## Your task
Write out the data below line for line with no changes, but leave out the pictures.

## Provided information

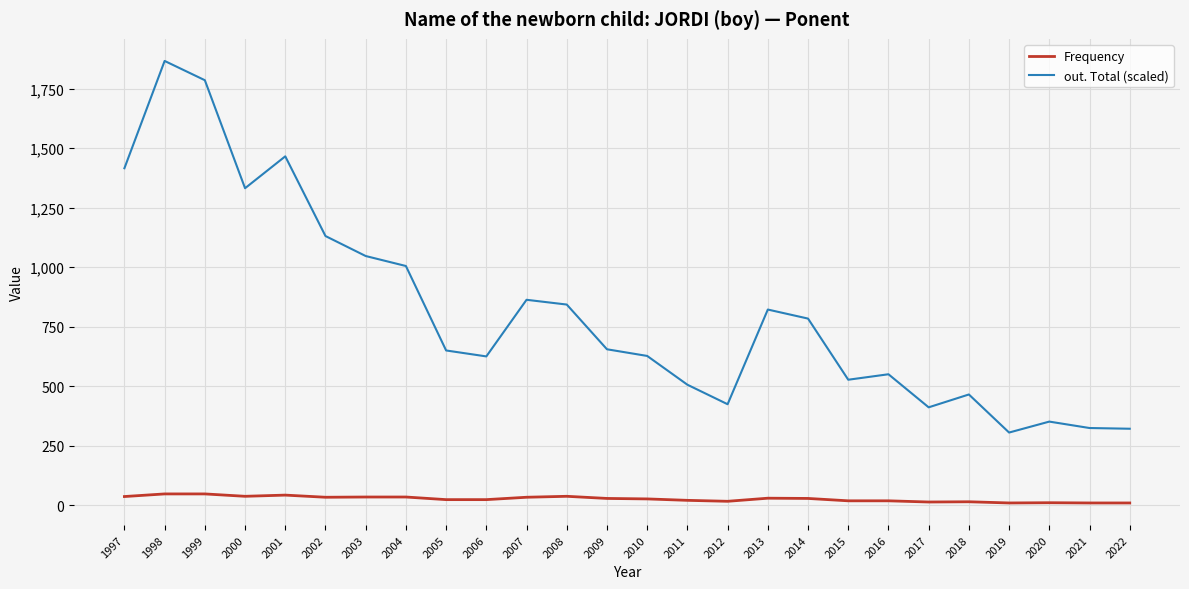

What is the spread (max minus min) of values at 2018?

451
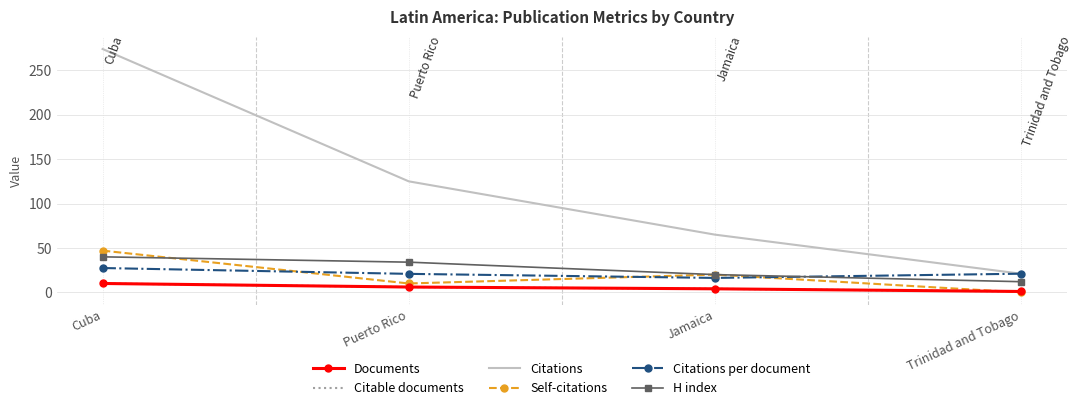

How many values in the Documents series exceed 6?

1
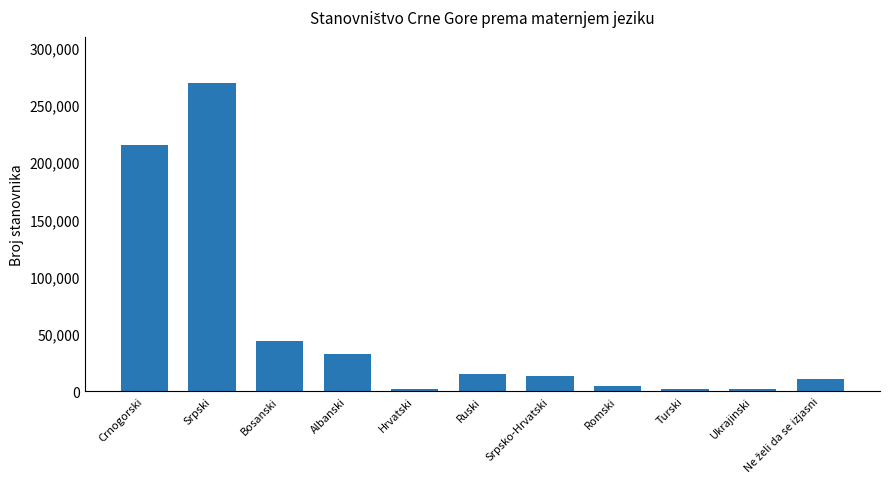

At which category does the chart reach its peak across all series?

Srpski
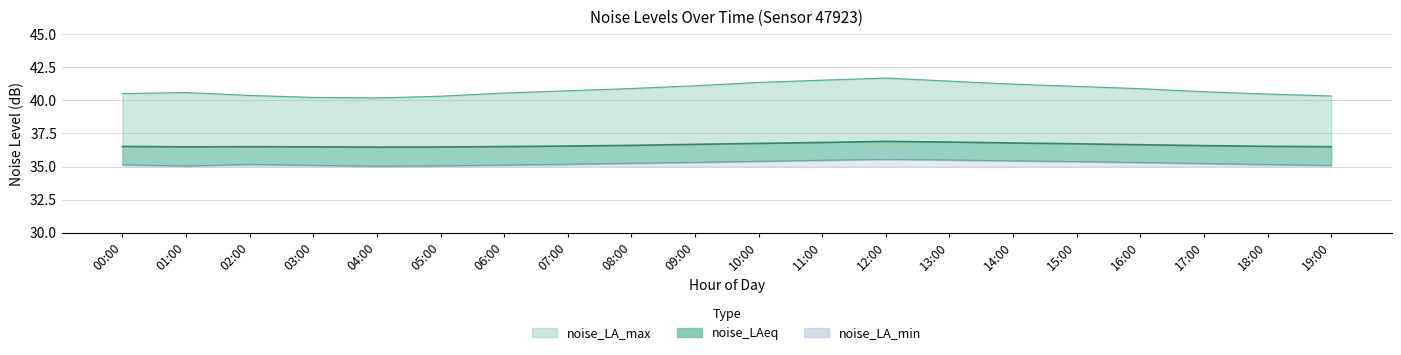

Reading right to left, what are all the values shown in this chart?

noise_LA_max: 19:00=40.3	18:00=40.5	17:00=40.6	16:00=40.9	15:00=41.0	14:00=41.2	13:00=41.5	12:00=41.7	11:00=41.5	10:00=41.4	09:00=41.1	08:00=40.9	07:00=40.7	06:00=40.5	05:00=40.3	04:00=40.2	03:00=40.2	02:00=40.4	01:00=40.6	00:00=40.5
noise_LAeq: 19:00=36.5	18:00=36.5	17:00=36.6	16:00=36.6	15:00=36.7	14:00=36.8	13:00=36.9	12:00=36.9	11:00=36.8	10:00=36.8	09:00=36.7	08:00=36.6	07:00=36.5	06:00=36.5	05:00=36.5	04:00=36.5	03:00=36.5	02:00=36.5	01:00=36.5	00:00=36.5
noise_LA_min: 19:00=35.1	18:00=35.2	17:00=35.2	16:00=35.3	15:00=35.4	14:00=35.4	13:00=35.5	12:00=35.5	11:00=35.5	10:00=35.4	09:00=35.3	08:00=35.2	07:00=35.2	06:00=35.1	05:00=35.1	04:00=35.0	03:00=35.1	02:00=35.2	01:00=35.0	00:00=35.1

## Your solution
What is the spread (max minus min) of values at 2018?

451

How many values in the Documents series exceed 6?

1

At which category does the chart reach its peak across all series?

Srpski

Reading right to left, what are all the values shown in this chart?

noise_LA_max: 19:00=40.3	18:00=40.5	17:00=40.6	16:00=40.9	15:00=41.0	14:00=41.2	13:00=41.5	12:00=41.7	11:00=41.5	10:00=41.4	09:00=41.1	08:00=40.9	07:00=40.7	06:00=40.5	05:00=40.3	04:00=40.2	03:00=40.2	02:00=40.4	01:00=40.6	00:00=40.5
noise_LAeq: 19:00=36.5	18:00=36.5	17:00=36.6	16:00=36.6	15:00=36.7	14:00=36.8	13:00=36.9	12:00=36.9	11:00=36.8	10:00=36.8	09:00=36.7	08:00=36.6	07:00=36.5	06:00=36.5	05:00=36.5	04:00=36.5	03:00=36.5	02:00=36.5	01:00=36.5	00:00=36.5
noise_LA_min: 19:00=35.1	18:00=35.2	17:00=35.2	16:00=35.3	15:00=35.4	14:00=35.4	13:00=35.5	12:00=35.5	11:00=35.5	10:00=35.4	09:00=35.3	08:00=35.2	07:00=35.2	06:00=35.1	05:00=35.1	04:00=35.0	03:00=35.1	02:00=35.2	01:00=35.0	00:00=35.1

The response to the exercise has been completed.